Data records
○ ○ ○ ○ ○
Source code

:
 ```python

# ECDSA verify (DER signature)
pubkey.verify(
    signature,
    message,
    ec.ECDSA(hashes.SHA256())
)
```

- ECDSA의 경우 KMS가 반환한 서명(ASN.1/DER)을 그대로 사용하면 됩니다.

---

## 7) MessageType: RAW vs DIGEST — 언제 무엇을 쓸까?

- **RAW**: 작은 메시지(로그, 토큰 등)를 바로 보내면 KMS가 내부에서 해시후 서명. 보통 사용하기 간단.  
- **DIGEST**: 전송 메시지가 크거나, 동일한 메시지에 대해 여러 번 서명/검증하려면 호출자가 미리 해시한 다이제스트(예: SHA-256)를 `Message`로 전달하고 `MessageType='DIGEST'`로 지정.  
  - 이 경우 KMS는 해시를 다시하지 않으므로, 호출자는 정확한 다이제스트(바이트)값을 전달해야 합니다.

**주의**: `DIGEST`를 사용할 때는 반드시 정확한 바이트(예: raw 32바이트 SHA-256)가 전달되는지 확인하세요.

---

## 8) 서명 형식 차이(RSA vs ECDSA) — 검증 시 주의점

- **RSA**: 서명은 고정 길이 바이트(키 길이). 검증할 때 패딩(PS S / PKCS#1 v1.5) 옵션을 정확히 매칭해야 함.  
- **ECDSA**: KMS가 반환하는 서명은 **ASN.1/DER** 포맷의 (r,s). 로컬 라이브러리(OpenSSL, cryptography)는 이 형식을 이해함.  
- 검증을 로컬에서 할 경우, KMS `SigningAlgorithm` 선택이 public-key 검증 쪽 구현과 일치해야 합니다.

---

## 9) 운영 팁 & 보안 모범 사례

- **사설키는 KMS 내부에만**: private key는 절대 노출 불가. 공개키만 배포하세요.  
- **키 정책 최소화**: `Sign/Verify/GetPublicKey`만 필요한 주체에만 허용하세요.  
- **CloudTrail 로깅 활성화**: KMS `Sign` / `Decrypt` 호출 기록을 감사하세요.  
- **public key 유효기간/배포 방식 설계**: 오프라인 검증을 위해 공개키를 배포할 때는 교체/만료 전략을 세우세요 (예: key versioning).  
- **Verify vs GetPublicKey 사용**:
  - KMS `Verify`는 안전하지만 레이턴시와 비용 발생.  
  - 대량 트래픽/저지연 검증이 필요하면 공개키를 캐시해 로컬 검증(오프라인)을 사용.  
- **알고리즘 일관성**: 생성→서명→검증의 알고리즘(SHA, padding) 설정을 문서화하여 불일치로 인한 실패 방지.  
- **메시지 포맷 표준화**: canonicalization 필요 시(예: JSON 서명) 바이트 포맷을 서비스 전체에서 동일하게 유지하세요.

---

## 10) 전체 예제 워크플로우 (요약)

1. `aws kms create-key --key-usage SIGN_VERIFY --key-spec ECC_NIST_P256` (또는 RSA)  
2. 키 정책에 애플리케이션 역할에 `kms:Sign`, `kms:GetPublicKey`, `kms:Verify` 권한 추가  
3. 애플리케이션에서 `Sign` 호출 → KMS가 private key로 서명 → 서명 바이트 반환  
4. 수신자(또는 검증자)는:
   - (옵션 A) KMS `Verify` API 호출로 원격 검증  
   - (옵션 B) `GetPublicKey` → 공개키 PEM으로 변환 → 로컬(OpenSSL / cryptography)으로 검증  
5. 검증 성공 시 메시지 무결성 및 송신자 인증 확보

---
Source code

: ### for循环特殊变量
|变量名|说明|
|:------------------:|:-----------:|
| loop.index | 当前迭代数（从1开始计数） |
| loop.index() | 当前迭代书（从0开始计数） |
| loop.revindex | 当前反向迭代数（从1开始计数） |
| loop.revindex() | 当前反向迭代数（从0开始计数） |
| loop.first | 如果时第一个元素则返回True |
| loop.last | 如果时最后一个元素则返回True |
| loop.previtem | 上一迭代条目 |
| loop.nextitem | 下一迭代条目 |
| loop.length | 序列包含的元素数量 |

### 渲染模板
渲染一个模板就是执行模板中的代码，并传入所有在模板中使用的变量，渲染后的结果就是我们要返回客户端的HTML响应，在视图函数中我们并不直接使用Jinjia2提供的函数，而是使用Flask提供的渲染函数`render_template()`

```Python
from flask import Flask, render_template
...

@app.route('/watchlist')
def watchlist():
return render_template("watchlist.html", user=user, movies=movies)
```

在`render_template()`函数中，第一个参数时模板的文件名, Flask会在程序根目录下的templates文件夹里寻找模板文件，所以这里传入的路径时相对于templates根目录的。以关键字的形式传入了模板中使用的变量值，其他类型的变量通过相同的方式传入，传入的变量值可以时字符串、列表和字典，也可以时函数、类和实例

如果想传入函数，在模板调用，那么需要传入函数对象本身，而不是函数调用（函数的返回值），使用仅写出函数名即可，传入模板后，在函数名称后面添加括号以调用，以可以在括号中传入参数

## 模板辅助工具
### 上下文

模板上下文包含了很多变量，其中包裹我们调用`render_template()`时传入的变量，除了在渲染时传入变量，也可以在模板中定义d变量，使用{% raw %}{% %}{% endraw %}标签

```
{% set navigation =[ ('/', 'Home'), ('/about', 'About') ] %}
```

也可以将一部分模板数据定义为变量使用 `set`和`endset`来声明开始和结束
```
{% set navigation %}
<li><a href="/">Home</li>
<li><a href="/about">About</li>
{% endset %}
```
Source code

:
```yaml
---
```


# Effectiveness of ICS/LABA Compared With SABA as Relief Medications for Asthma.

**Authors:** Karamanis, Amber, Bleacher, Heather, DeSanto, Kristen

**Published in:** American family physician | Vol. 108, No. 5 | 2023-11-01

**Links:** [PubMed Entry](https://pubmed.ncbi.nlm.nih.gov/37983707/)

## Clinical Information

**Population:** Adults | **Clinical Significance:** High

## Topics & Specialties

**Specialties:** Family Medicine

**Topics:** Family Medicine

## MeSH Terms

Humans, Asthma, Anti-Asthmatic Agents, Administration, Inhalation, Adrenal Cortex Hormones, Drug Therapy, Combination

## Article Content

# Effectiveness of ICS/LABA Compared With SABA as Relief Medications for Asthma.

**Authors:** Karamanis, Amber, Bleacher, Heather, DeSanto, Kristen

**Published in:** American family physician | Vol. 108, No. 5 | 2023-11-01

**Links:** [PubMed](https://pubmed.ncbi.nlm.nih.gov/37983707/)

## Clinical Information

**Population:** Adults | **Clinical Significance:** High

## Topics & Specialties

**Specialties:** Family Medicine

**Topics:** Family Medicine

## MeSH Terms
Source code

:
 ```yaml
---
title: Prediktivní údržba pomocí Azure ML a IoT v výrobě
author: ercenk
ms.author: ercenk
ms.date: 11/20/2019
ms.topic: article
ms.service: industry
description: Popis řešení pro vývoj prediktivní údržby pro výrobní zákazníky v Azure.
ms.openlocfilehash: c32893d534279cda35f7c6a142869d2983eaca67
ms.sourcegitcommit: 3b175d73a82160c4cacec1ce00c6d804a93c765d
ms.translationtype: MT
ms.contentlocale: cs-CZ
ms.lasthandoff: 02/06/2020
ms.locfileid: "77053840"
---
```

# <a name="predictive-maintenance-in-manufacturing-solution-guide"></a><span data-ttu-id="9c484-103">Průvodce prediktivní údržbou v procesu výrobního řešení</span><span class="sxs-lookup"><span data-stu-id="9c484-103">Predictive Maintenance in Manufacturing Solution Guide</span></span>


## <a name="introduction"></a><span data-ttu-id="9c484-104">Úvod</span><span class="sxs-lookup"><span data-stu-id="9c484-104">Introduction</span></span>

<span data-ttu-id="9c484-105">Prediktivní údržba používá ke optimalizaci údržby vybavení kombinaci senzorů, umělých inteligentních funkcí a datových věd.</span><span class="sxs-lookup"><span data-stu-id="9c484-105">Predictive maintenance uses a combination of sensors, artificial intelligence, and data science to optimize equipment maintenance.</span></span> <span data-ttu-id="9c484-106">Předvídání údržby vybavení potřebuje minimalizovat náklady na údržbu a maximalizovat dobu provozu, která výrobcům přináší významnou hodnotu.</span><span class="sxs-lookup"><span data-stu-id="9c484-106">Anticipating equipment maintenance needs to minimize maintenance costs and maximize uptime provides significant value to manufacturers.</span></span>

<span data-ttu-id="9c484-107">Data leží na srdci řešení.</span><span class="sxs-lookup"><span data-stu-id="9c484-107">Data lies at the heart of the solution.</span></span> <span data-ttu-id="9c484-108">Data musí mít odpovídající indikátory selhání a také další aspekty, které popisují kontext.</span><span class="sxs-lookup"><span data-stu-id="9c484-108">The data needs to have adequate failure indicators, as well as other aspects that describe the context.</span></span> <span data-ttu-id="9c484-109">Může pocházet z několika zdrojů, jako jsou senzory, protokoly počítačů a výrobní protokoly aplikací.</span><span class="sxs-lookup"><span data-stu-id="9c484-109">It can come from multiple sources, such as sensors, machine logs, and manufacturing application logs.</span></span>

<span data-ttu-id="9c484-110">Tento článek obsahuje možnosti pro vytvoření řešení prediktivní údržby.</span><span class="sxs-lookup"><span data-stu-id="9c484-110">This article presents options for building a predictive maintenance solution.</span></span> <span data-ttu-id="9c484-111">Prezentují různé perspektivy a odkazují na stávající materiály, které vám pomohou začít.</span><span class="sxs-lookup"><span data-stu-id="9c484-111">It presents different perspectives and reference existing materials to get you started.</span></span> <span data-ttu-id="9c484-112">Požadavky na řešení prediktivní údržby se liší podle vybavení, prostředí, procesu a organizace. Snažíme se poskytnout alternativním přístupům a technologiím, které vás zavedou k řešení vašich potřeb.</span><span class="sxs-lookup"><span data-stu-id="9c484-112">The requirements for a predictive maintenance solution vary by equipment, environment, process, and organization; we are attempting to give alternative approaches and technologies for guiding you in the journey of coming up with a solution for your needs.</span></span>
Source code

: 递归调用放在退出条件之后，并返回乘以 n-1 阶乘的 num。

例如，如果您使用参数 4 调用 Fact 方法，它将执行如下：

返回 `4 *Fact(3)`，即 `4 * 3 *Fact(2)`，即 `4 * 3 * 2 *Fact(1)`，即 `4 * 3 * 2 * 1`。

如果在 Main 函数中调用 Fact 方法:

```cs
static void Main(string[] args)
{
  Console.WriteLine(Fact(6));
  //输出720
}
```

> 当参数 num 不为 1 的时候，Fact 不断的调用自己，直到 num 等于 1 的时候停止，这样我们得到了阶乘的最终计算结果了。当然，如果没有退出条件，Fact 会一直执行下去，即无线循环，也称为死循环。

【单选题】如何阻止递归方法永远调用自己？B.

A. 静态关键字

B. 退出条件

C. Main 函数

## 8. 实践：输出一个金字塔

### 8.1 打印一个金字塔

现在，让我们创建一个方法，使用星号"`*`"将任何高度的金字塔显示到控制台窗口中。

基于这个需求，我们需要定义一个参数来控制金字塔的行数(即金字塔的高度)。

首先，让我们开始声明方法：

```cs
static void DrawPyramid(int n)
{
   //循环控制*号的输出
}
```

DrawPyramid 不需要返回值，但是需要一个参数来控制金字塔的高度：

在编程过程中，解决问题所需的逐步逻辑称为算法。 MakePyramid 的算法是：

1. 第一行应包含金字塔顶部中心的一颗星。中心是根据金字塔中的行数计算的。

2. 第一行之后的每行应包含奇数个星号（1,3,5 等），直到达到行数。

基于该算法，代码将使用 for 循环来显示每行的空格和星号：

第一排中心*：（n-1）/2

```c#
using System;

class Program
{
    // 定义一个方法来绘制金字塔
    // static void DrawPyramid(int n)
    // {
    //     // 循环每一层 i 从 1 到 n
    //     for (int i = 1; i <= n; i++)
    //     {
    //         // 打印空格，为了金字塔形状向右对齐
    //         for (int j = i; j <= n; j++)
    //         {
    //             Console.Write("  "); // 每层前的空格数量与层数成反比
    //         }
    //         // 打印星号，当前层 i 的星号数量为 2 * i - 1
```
○ ○ ○ ○ ○
Exercise brief: Return solely the number of lines in the data that include the word "GetPublicKey".

Answer space: 4